Inference of all three stages using GPU?

sergiomsilva / alpr-unconstrained

License Plate Detection and Recognition in Unconstrained Scenarios

Other

1.72k stars 607 forks source link

Inference of all three stages using GPU? #86

Open PhilipsKoshy opened 5 years ago

PhilipsKoshy commented 5 years ago

When you use with video, we'd like the entire inference (vehicle detection + License Plate detection + OCR) to be as fast as possible, so that we can process as many frames as possible. When I have frame, I'd like to do all the three inferences in GPU, before I start with the next frame. Otherwise, we lose all the gain of GPU acceleration, by moving the image back and forth between CPU and GPU. Unfortunately, these stages are dealing with stored files. Any thoughts?

fadi212 commented 5 years ago

Following. Hey have you worked on this or not so far. I am thinking about dong so but just can't get my head around how to start it and what changes do I have to make for this to work

PhilipsKoshy commented 5 years ago

For taking video input, I found the following good. https://github.com/sergiomsilva/alpr-unconstrained/issues/57#issuecomment-511706352

But, this repo expects images stored in files on disc, for every stage (VD, LPD, OCR). I guess that is the way original Darknet expects. So, I guess, we need to modify the Darknet code to accept image matrix in GPU FB rather than image file on Disc. Plus, we can also try more optimizations like pinned memory and DMA transfer to GPU FB etc. I'm not able to try these now. If you happen to try out, please share the details.

MingRongXi commented 3 years ago

Hi, PhilipsKoshy! My program runs slowly on both my CPU and GPU. It takes four seconds to process an image. My cpu is 6 cores and 6 processes, and the memory is 8GB. My GPU is 8GB of TeslaM10. How many frames per second can you process, and what computing environment are you in?

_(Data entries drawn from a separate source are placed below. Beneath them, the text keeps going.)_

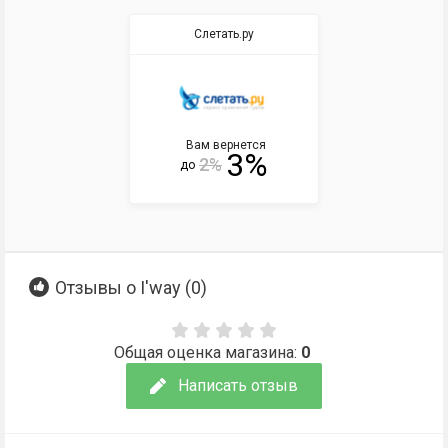
Слетать.ру
Вам вернется
3%
2%
до
Отзывы о I'way (
0
)
Общая оценка магазина:
0
Написать отзыв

PhilipsKoshy commented 3 years ago

Hi, PhilipsKoshy! My program runs slowly on both my CPU and GPU. It takes four seconds to process an image. My cpu is 6 cores and 6 processes, and the memory is 8GB. My GPU is 8GB of TeslaM10. How many frames per second can you process, and what computing environment are you in?

Did you ensure that the GPU acceleration is actually happening? Did you check with nvidia-smi or any similar utility? Is the YOLO built to make use of the GPU?

MingRongXi commented 3 years ago

Hi, PhilipsKoshy! My program runs slowly on both my CPU and GPU. It takes four seconds to process an image. My cpu is 6 cores and 6 processes, and the memory is 8GB. My GPU is 8GB of TeslaM10. How many frames per second can you process, and what computing environment are you in?

Did you ensure that the GPU acceleration is actually happening? Did you check with nvidia-smi or any similar utility? Is the YOLO built to make use of the GPU?

Yes. I complied the darknet with cuda and gpu, so the stage of vehicle-detection and ocr are fast. But the wpod-net is slow although I ran it with tensorflow-gpu and keras-gpu. And on my machine, the speed of tensorflow-gpu and tensorflow is basically the same, both slow.

PhilipsKoshy commented 3 years ago

I worked on it a while back. So, from my memory... I avoided the saving of the image to file; instead I modified it to hand over the frame in the memory to the next stages. So eliminate the file I/O. If I am able to dig up my old work, I will post it here later.

MingRongXi commented 3 years ago

Oh, thank you very much! But on my machine, the biggest factor affecting speed is the process of wpod-net, not IO. Do you remember your FPS and computing environment?